Цепь колеблется. Я не могу сказать, каким органом чувствуешь колебание нескольких сотен сердец одновременно, но знаешь наверняка: сейчас множество людей думает об одном – как бы вжаться в сыру земельку, изгваздаться, рыло вжать в яминку малую, лишь бы не схлопотать горячий кусок металлической смерти. Внешне нашей нерешительности почти не видно, разве только бодрое наше стремление вперед немного замедляется.
– Ча-ще! Ча-ще! – взводный упрямо задает ритм.
Вайскопф, остановившись, забрасывает винтовку на плечо и неспешно закуривает. Проклятый немец! Да ведь не самокрутка у него, а настоящая сигара! Откуда добыл? Ну, раз он не боится, значит и мне…
Ррургх! На левом фланге взрыв накрывает цепь.
Вдруг я попадаю ногой в глубокую лужу. Падаю. Поднимаюсь на локтях, стараясь не вдавить трехлинейку в грязь. Локти скорым ходом топнут в жидели. С трудом становлюсь на ноги, лицо, наверное, в жутких разводах. Красавчик! Свинья, да и только…
Какая чушь в голову лезет! Какая чушь.
Гаш-ш-ш! В метре от моих ног железная болванка расплескивает жирную лапшу. Струя дыма рвется наружу из-под земли, вспузыривая почвенные соки.
Мне конец. Да меня в клочья разорвет!
На несколько секунд я застываю, не в силах пошевелить ни рукой, ни ногой. Убили все-таки. Зачем же так тупо меня убили! Господи, почему мне такое наказание? Чем я хуже других? Убили!
Дымок тоньшеет, тоньшеет, да и рассеивается. Снаряд упокоился в пашенной черни. Он обессилел и не прикончит меня. Он до меня не доберется, гад! Гад!
Я пинаю то место, куда он упал. Мудреное слово «камуфлет» всплывает в памяти. Когда снаряд зарывается в землю и не взрывается, это и есть камуфлет…
Слева от меня дымится воронка, а на краю валяется обрубок орловского гимназиста.
Стою и тупо трясу головой.
– Денисов, почему стоишь на месте?
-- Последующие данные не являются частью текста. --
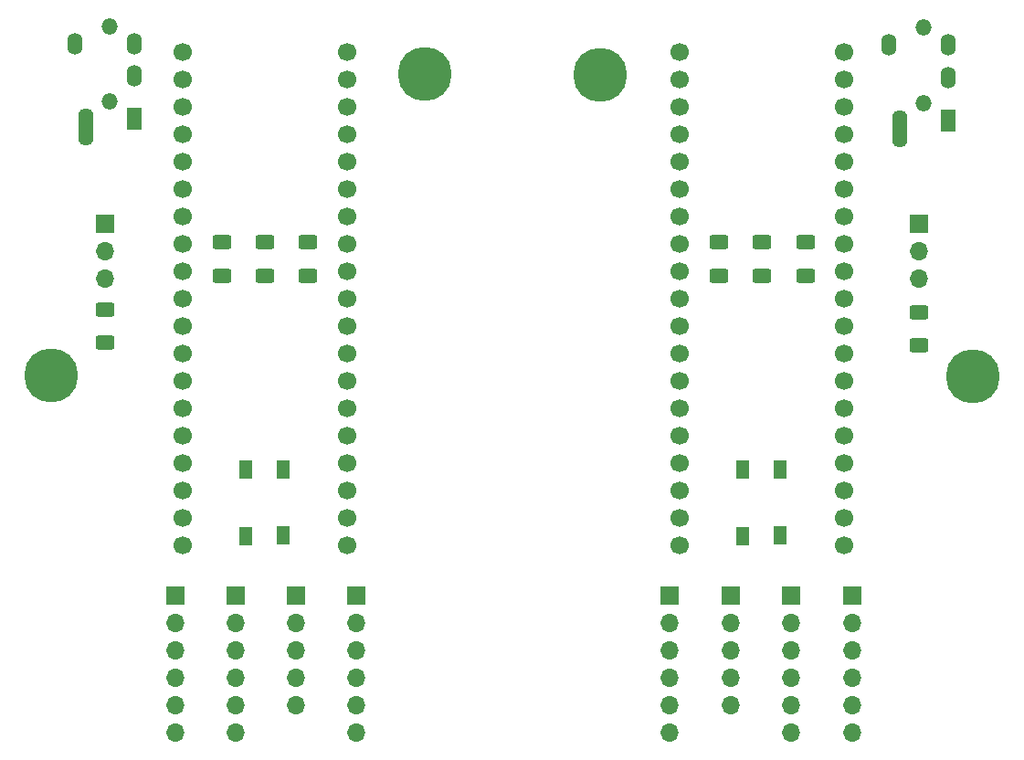
<source format=gbr>
%TF.GenerationSoftware,KiCad,Pcbnew,6.0.0-rc1-bf2b03b42f~115~ubuntu21.10.1*%
%TF.CreationDate,2021-12-10T15:52:42+01:00*%
%TF.ProjectId,adapter,61646170-7465-4722-9e6b-696361645f70,1.1*%
%TF.SameCoordinates,Original*%
%TF.FileFunction,Soldermask,Bot*%
%TF.FilePolarity,Negative*%
%FSLAX46Y46*%
G04 Gerber Fmt 4.6, Leading zero omitted, Abs format (unit mm)*
G04 Created by KiCad (PCBNEW 6.0.0-rc1-bf2b03b42f~115~ubuntu21.10.1) date 2021-12-10 15:52:42*
%MOMM*%
%LPD*%
G01*
G04 APERTURE LIST*
G04 Aperture macros list*
%AMRoundRect*
0 Rectangle with rounded corners*
0 $1 Rounding radius*
0 $2 $3 $4 $5 $6 $7 $8 $9 X,Y pos of 4 corners*
0 Add a 4 corners polygon primitive as box body*
4,1,4,$2,$3,$4,$5,$6,$7,$8,$9,$2,$3,0*
0 Add four circle primitives for the rounded corners*
1,1,$1+$1,$2,$3*
1,1,$1+$1,$4,$5*
1,1,$1+$1,$6,$7*
1,1,$1+$1,$8,$9*
0 Add four rect primitives between the rounded corners*
20,1,$1+$1,$2,$3,$4,$5,0*
20,1,$1+$1,$4,$5,$6,$7,0*
20,1,$1+$1,$6,$7,$8,$9,0*
20,1,$1+$1,$8,$9,$2,$3,0*%
G04 Aperture macros list end*
%ADD10C,5.000000*%
%ADD11R,1.700000X1.700000*%
%ADD12O,1.700000X1.700000*%
%ADD13RoundRect,0.250000X0.625000X-0.400000X0.625000X0.400000X-0.625000X0.400000X-0.625000X-0.400000X0*%
%ADD14O,1.400000X2.000000*%
%ADD15O,1.500000X1.500000*%
%ADD16O,1.400000X3.500000*%
%ADD17R,1.400000X2.000000*%
%ADD18C,1.700000*%
%ADD19R,1.300000X1.800000*%
G04 APERTURE END LIST*
D10*
%TO.C,H3*%
X132216000Y-25230000D03*
%TD*%
D11*
%TO.C,J12*%
X98443999Y-73482200D03*
D12*
X98443999Y-76022200D03*
X98443999Y-78562200D03*
X98443999Y-81102200D03*
X98443999Y-83642200D03*
X98443999Y-86182200D03*
%TD*%
D11*
%TO.C,J5*%
X155575000Y-73500000D03*
D12*
X155575000Y-76040000D03*
X155575000Y-78580000D03*
X155575000Y-81120000D03*
X155575000Y-83660000D03*
X155575000Y-86200000D03*
%TD*%
D11*
%TO.C,J7*%
X92855999Y-73482200D03*
D12*
X92855999Y-76022200D03*
X92855999Y-78562200D03*
X92855999Y-81102200D03*
X92855999Y-83642200D03*
X92855999Y-86182200D03*
%TD*%
D11*
%TO.C,J11*%
X149944666Y-73500000D03*
D12*
X149944666Y-76040000D03*
X149944666Y-78580000D03*
X149944666Y-81120000D03*
X149944666Y-83660000D03*
X149944666Y-86200000D03*
%TD*%
D11*
%TO.C,J3*%
X161786000Y-39000000D03*
D12*
X161786000Y-41540000D03*
X161786000Y-44080000D03*
%TD*%
D10*
%TO.C,H4*%
X166800000Y-53150000D03*
%TD*%
D11*
%TO.C,J9*%
X144314333Y-73482200D03*
D12*
X144314333Y-76022200D03*
X144314333Y-78562200D03*
X144314333Y-81102200D03*
X144314333Y-83642200D03*
%TD*%
D10*
%TO.C,H2*%
X81376000Y-53080000D03*
%TD*%
D11*
%TO.C,J4*%
X86341000Y-39000000D03*
D12*
X86341000Y-41540000D03*
X86341000Y-44080000D03*
%TD*%
D11*
%TO.C,J8*%
X109619999Y-73482200D03*
D12*
X109619999Y-76022200D03*
X109619999Y-78562200D03*
X109619999Y-81102200D03*
X109619999Y-83642200D03*
X109619999Y-86182200D03*
%TD*%
D10*
%TO.C,H1*%
X115951000Y-25180000D03*
%TD*%
D11*
%TO.C,J6*%
X104031998Y-73482200D03*
D12*
X104031998Y-76022200D03*
X104031998Y-78562200D03*
X104031998Y-81102200D03*
X104031998Y-83642200D03*
%TD*%
D11*
%TO.C,J10*%
X138684000Y-73482200D03*
D12*
X138684000Y-76022200D03*
X138684000Y-78562200D03*
X138684000Y-81102200D03*
X138684000Y-83642200D03*
X138684000Y-86182200D03*
%TD*%
D13*
%TO.C,R8*%
X97174000Y-43841000D03*
X97174000Y-40741000D03*
%TD*%
%TO.C,R7*%
X101174500Y-43841000D03*
X101174500Y-40741000D03*
%TD*%
D14*
%TO.C,J2*%
X159011000Y-22450000D03*
D15*
X162211000Y-20850000D03*
X162211000Y-27850000D03*
D14*
X164511000Y-25450000D03*
X164511000Y-22450000D03*
D16*
X160011000Y-30200000D03*
D17*
X164511000Y-29450000D03*
%TD*%
D15*
%TO.C,J1*%
X86766000Y-20725000D03*
X86766000Y-27725000D03*
D14*
X83566000Y-22325000D03*
X89066000Y-25325000D03*
X89066000Y-22325000D03*
D16*
X84566000Y-30075000D03*
D17*
X89066000Y-29325000D03*
%TD*%
D13*
%TO.C,R1*%
X147256500Y-43841000D03*
X147256500Y-40741000D03*
%TD*%
D18*
%TO.C,U2*%
X154860000Y-23080000D03*
X154860000Y-25620000D03*
X154860000Y-28160000D03*
X154860000Y-30700000D03*
X154860000Y-33240000D03*
X154860000Y-35780000D03*
X154860000Y-38320000D03*
X154860000Y-40860000D03*
X154860000Y-43400000D03*
X154860000Y-45940000D03*
X154860000Y-48480000D03*
X154860000Y-51020000D03*
X154860000Y-53560000D03*
X154860000Y-56100000D03*
X154860000Y-58640000D03*
X154860000Y-61180000D03*
X154860000Y-63720000D03*
X154860000Y-66260000D03*
X154860000Y-68800000D03*
X139620000Y-68800000D03*
X139620000Y-66260000D03*
X139620000Y-63720000D03*
X139620000Y-61180000D03*
X139620000Y-58640000D03*
X139620000Y-56100000D03*
X139620000Y-53560000D03*
X139620000Y-51020000D03*
X139620000Y-48480000D03*
X139620000Y-45940000D03*
X139620000Y-43400000D03*
X139620000Y-40860000D03*
X139620000Y-38320000D03*
X139620000Y-35780000D03*
X139620000Y-33240000D03*
X139620000Y-30700000D03*
X139620000Y-28160000D03*
X139620000Y-25620000D03*
X139620000Y-23080000D03*
%TD*%
D13*
%TO.C,R3*%
X151257000Y-43841000D03*
X151257000Y-40741000D03*
%TD*%
%TO.C,R6*%
X105175000Y-43841000D03*
X105175000Y-40741000D03*
%TD*%
%TO.C,R2*%
X143256000Y-43841000D03*
X143256000Y-40741000D03*
%TD*%
%TO.C,R5*%
X86360000Y-50064000D03*
X86360000Y-46964000D03*
%TD*%
D19*
%TO.C,SW2*%
X99409996Y-61797000D03*
X99359996Y-67997000D03*
X102859996Y-67897000D03*
X102859996Y-61797000D03*
%TD*%
D18*
%TO.C,U1*%
X108780000Y-23090000D03*
X108780000Y-25630000D03*
X108780000Y-28170000D03*
X108780000Y-30710000D03*
X108780000Y-33250000D03*
X108780000Y-35790000D03*
X108780000Y-38330000D03*
X108780000Y-40870000D03*
X108780000Y-43410000D03*
X108780000Y-45950000D03*
X108780000Y-48490000D03*
X108780000Y-51030000D03*
X108780000Y-53570000D03*
X108780000Y-56110000D03*
X108780000Y-58650000D03*
X108780000Y-61190000D03*
X108780000Y-63730000D03*
X108780000Y-66270000D03*
X108780000Y-68810000D03*
X93540000Y-68810000D03*
X93540000Y-66270000D03*
X93540000Y-63730000D03*
X93540000Y-61190000D03*
X93540000Y-58650000D03*
X93540000Y-56110000D03*
X93540000Y-53570000D03*
X93540000Y-51030000D03*
X93540000Y-48490000D03*
X93540000Y-45950000D03*
X93540000Y-43410000D03*
X93540000Y-40870000D03*
X93540000Y-38330000D03*
X93540000Y-35790000D03*
X93540000Y-33250000D03*
X93540000Y-30710000D03*
X93540000Y-28170000D03*
X93540000Y-25630000D03*
X93540000Y-23090000D03*
%TD*%
D13*
%TO.C,R4*%
X161761000Y-50318000D03*
X161761000Y-47218000D03*
%TD*%
D19*
%TO.C,SW1*%
X145440000Y-67997000D03*
X145490000Y-61797000D03*
X148940000Y-67897000D03*
X148940000Y-61797000D03*
%TD*%
M02*

</source>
Не умирай, воин! – торопит Алферьев.
Я догоняю цепь. Чвак-бульк, чвак-бульк, чвак-бульк хлюпает сапог Блохина.
Нет больше Мити. Я знал его всего три дня. Мир праху.
– Чаще, калики, м-мать! – командует Алферьев.
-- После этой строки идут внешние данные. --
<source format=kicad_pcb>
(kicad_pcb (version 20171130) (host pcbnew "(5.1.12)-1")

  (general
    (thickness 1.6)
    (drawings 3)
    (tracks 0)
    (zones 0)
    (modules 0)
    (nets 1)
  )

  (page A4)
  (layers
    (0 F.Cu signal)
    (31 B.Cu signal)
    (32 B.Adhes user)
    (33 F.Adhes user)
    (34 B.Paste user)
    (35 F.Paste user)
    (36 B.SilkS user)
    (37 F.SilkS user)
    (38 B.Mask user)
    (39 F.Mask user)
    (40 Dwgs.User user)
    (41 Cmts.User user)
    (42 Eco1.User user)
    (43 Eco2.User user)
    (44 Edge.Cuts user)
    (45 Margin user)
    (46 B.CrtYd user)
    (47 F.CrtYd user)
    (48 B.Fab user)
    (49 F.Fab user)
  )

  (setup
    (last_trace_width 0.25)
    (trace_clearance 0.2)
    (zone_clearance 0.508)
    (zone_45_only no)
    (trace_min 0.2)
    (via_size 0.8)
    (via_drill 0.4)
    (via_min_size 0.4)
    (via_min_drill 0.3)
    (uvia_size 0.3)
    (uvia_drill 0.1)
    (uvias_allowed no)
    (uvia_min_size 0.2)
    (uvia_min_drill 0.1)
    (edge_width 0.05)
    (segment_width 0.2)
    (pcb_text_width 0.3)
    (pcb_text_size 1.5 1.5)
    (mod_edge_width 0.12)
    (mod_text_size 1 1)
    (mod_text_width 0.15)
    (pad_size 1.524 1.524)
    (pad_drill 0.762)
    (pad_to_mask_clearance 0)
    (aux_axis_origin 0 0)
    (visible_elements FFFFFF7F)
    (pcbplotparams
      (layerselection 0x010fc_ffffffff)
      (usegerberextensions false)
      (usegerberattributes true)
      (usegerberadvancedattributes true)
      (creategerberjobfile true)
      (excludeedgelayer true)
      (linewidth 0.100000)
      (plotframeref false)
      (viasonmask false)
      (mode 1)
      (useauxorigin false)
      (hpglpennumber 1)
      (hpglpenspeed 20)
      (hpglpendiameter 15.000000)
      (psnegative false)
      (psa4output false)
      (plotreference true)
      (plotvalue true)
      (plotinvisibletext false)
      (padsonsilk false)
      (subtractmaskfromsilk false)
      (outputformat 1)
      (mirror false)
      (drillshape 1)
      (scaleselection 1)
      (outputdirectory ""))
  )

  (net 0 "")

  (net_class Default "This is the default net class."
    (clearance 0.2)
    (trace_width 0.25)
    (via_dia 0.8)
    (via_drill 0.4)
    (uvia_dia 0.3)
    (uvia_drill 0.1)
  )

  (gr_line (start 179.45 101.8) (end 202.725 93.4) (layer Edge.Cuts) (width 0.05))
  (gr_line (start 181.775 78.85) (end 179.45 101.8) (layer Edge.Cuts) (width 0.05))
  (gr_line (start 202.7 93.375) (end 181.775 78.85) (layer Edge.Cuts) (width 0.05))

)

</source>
Мы ускоряем шаг, мы без малого бежим.
– …слушай мою команду… по окопам… пли…
Нам еще далеко до неприятельских окопов. И нам ни рожна не видно из-за тумана. Зато и нас не очень-то разглядишь. Вскидываю винтовку, передергиваю затвор и палю в белый свет, как в копеечку. Потом еще раз. Вайскопф как-то объяснил мне: толку от стрельбы в движущейся цепи никакой, но враг должен услышать пули, посвистывающие около него, почувствовать угрозу для себя. Пусть понервничает.
Господи, какое счастье! Там, впереди, ни разу не затараторил пулемет. Только хаос винтовочного тявканья. У них нет пулемета и, значит, наши дела не столь уж плохи.
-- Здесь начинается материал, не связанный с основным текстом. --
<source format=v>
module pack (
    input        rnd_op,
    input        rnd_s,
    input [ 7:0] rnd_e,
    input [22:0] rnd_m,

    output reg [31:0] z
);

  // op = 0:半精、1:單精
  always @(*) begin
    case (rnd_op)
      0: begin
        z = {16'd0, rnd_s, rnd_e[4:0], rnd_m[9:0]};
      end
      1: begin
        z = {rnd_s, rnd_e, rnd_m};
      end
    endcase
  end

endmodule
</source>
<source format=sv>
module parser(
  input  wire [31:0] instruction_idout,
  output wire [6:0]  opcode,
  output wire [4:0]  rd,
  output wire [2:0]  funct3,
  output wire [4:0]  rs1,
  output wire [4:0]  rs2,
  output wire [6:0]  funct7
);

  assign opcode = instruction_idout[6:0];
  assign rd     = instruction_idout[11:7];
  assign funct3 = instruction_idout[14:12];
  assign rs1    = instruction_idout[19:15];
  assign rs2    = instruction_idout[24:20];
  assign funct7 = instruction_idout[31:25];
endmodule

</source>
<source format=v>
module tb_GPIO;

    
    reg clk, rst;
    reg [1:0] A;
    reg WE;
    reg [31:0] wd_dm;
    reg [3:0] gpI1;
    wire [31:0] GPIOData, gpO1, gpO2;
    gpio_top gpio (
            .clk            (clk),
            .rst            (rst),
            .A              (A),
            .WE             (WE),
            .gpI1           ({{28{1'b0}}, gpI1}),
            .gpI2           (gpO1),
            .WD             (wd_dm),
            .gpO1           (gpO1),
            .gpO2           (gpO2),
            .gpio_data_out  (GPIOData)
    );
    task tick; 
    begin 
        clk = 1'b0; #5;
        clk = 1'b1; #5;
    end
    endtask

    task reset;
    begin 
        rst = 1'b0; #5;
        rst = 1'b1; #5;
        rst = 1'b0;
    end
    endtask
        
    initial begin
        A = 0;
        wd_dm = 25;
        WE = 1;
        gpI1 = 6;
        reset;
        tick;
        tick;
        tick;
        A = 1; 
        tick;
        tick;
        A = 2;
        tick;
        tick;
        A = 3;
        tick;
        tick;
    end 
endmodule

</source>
Неожиданно красные перестают лупить по нам. Справа и слева от меня стреляют ударники, но им никто не отвечает. Артиллерия тоже молчит.
Когда мы добрались до меленьких окопов «товарищей», то обнаружили их пустыми. Красные ушли, не дожидаясь нас. Они оставили два полевых трехдюймовых орудия со всеми припасами, даже замки не сняли. В дюжине шагов за линией стрелковых ячеек валялся труп человека в новеньком обмундировании, с биноклем, пустой деревянной кобурой от маузера и трогательными очечками. Круглые линзы, одна с едва заметной трещинкой. Фуражка со звездой – чистенькая, еще не замаранная. Мертвец носил тщательно подстриженную черную бородку а ля Троцкий. Свои же, красноармейцы, штыками сделали из него сито. Несколько десятков людей ненавидели его, как худшего врага всей их жизни. Тело продырявили тридцать или сорок раз, не оставив ни единого живого места. Кололи в ноги, в ладони, в причинное место, расклевывали грудь и живот. Труп валялся в луже неестественно яркой крови, натекшей из многочисленных ран. И только лицо оставили нетронутым. Почему? Меня посетила недобрая, но, кажется, правильная мысль: из суеверного ужаса. Брезговали замарать штыки… Ведь это гражданская… и, полагаю, непросто было довести толпу мобилизованных мужиков до первых окопов, а потом заставить их стрелять по нашей цепи. Как знать, не поставил ли этот интеллигентный очкарик пару попавшихся дезертиров к стенке? Из соображений общественного договора и высшего блага, конечно же. Не учил ли он сам когда-то пырять офицеров, мешавших брататься с немцами, не дававших удрать с позиции к семьям, к хатам, к родным коровенкам? Чего он ждал, отправляясь на фронт в окружении обозленных крестьян? Революционной сознательности? Любви и ласки? Приласкали, как учены.